Data extract Block Start

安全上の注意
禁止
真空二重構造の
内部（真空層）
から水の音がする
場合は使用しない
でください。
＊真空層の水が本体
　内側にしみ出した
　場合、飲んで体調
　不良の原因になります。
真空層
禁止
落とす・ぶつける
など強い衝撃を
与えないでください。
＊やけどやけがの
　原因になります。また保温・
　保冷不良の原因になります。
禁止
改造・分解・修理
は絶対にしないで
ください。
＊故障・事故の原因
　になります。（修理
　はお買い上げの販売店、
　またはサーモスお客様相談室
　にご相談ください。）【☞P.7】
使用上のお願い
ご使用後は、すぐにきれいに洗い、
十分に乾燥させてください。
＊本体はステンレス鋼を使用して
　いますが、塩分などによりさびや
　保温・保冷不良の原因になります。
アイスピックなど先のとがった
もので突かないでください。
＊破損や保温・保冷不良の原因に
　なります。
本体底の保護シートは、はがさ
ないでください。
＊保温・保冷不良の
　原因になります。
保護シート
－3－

Data extract Block End

Starting at the first entry and ending at the last, reproduce each one exactly.

安全上の注意
禁止
真空二重構造の
内部（真空層）
から水の音がする
場合は使用しない
でください。
＊真空層の水が本体
　内側にしみ出した
　場合、飲んで体調
　不良の原因になります。
真空層
禁止
落とす・ぶつける
など強い衝撃を
与えないでください。
＊やけどやけがの
　原因になります。また保温・
　保冷不良の原因になります。
禁止
改造・分解・修理
は絶対にしないで
ください。
＊故障・事故の原因
　になります。（修理
　はお買い上げの販売店、
　またはサーモスお客様相談室
　にご相談ください。）【☞P.7】
使用上のお願い
ご使用後は、すぐにきれいに洗い、
十分に乾燥させてください。
＊本体はステンレス鋼を使用して
　いますが、塩分などによりさびや
　保温・保冷不良の原因になります。
アイスピックなど先のとがった
もので突かないでください。
＊破損や保温・保冷不良の原因に
　なります。
本体底の保護シートは、はがさ
ないでください。
＊保温・保冷不良の
　原因になります。
保護シート
－3－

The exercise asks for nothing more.